Parsons attributes much of his success in business to his time spent in the Marine Corps.
“”Because of the Marine Corps, I learned how to focus. They taught me how to handle responsibility and they taught me how to carry out responsibility,” Parsons told Entrepreneur.com. “They taught me discipline.”
Bill Porter, E-Trade
Online trading pioneer Bill Porter was 40 by the time he started his first company, Commercial Electronics, in 1968. Porter sold that company to Warner Communications, but much of the technology he developed there is still in use today. Porter’s big break came in 1980, when he met Bernie Newcomb at a party in Palo Alto, California, and sold him on the idea of online stock trading. Together the pair founded E-Trade in 1982, when Porter was 54. Porter still hadn’t had his fill of entrepreneurship with E-Trade, and in 2000 at the age of 72, Porter founded International Securities Exchange, the first completely electronic options exchange in the country.
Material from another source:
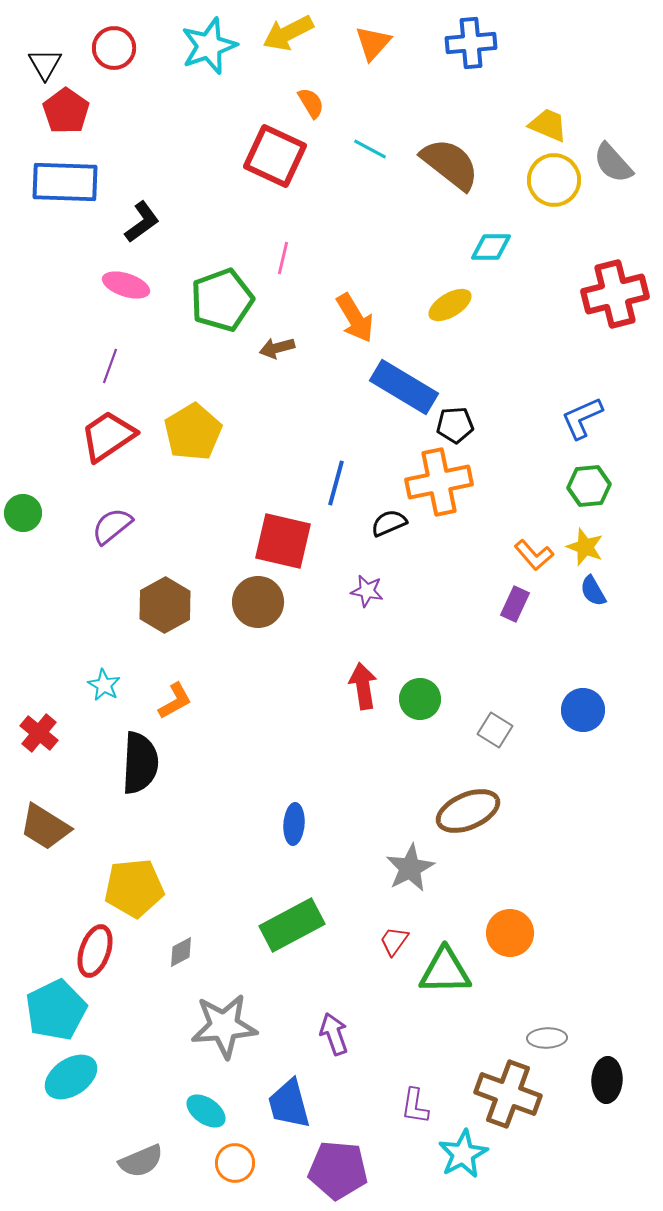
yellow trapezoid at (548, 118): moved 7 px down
When asked about the desire to launch a new exchange past 70, Porter told CNN in a 2000 interview that he felt the need to boost the U.S. markets’ competitiveness on the world stage. When asked about his intelligence, Porter responded humbly.
“You know, I think I’m fairly normal. Probably the difference is in my approach to things and just, you know, if there’s something to be done, you do it,” he told CNN.
Porter died in 2015.
Thomas Siebel, Siebel Systems
After a career as an executive at major technology companies, including Oracle, Thomas Siebel struck out to start his own. At 41, he founded Siebel Systems, a customer relationship management software company acquired by Oracle for more than $5 billion in 2005.
After Oracle’s buyout, Siebel moved onto try his hand again at entrepreneurship. He founded energy company C3 in 2009, when he was in his late 50s. Siebel later relaunched it as C3 IoT, an internet of things-focused company that helps customers ingest and analyze data coming in from IoT sensors.
In his business ventures, Siebel was said to surround himself with older, more experienced workers, much like himself.
“We have a number of tried, tested and proven professionals with whom I’ve worked for many decades. Some go back to my Gain days in the 1990s, others to Siebel Systems,” Siebel told Forbes in an interview.
“The group I’ve traveled with has built some pretty successful companies. And I believe we’ve added another one,” he said.